Instructions to follow: Copy all the records exactly; the complete set is the expected result.

[Study material]

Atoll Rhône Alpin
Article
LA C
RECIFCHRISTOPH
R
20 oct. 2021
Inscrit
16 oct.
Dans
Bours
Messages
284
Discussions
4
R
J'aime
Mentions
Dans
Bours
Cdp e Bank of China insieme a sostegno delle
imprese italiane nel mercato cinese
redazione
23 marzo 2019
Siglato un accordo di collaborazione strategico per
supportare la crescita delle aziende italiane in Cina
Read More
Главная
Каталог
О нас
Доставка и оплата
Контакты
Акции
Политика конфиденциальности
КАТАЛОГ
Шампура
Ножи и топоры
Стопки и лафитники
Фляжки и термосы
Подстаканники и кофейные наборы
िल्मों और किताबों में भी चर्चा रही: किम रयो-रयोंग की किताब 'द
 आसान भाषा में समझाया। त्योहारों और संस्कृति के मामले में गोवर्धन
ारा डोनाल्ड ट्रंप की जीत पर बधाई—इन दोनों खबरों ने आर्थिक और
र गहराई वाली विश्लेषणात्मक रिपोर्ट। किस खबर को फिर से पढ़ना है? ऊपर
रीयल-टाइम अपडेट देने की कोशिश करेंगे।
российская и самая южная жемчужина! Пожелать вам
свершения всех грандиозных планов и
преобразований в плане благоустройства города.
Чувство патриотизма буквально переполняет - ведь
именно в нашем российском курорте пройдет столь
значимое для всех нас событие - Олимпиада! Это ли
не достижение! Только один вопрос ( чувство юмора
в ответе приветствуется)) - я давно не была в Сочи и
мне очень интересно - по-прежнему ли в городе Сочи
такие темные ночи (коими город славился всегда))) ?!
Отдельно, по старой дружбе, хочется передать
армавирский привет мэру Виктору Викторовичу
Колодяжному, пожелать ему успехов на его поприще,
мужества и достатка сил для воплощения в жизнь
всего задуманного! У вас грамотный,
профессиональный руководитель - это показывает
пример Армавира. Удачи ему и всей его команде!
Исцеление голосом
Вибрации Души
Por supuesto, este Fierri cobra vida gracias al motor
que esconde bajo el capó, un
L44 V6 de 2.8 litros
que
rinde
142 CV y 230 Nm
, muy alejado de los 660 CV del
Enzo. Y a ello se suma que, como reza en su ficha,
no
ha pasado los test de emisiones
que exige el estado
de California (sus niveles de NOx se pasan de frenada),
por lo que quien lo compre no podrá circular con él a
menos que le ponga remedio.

[/Study material]

Response:
Atoll Rhône Alpin
Article
LA C
RECIFCHRISTOPH
R
20 oct. 2021
Inscrit
16 oct.
Dans
Bours
Messages
284
Discussions
4
R
J'aime
Mentions
Dans
Bours
Cdp e Bank of China insieme a sostegno delle
imprese italiane nel mercato cinese
redazione
23 marzo 2019
Siglato un accordo di collaborazione strategico per
supportare la crescita delle aziende italiane in Cina
Read More
Главная
Каталог
О нас
Доставка и оплата
Контакты
Акции
Политика конфиденциальности
КАТАЛОГ
Шампура
Ножи и топоры
Стопки и лафитники
Фляжки и термосы
Подстаканники и кофейные наборы
िल्मों और किताबों में भी चर्चा रही: किम रयो-रयोंग की किताब 'द
 आसान भाषा में समझाया। त्योहारों और संस्कृति के मामले में गोवर्धन
ारा डोनाल्ड ट्रंप की जीत पर बधाई—इन दोनों खबरों ने आर्थिक और
र गहराई वाली विश्लेषणात्मक रिपोर्ट। किस खबर को फिर से पढ़ना है? ऊपर
रीयल-टाइम अपडेट देने की कोशिश करेंगे।
российская и самая южная жемчужина! Пожелать вам
свершения всех грандиозных планов и
преобразований в плане благоустройства города.
Чувство патриотизма буквально переполняет - ведь
именно в нашем российском курорте пройдет столь
значимое для всех нас событие - Олимпиада! Это ли
не достижение! Только один вопрос ( чувство юмора
в ответе приветствуется)) - я давно не была в Сочи и
мне очень интересно - по-прежнему ли в городе Сочи
такие темные ночи (коими город славился всегда))) ?!
Отдельно, по старой дружбе, хочется передать
армавирский привет мэру Виктору Викторовичу
Колодяжному, пожелать ему успехов на его поприще,
мужества и достатка сил для воплощения в жизнь
всего задуманного! У вас грамотный,
профессиональный руководитель - это показывает
пример Армавира. Удачи ему и всей его команде!
Исцеление голосом
Вибрации Души
Por supuesto, este Fierri cobra vida gracias al motor
que esconde bajo el capó, un
L44 V6 de 2.8 litros
que
rinde
142 CV y 230 Nm
, muy alejado de los 660 CV del
Enzo. Y a ello se suma que, como reza en su ficha,
no
ha pasado los test de emisiones
que exige el estado
de California (sus niveles de NOx se pasan de frenada),
por lo que quien lo compre no podrá circular con él a
menos que le ponga remedio.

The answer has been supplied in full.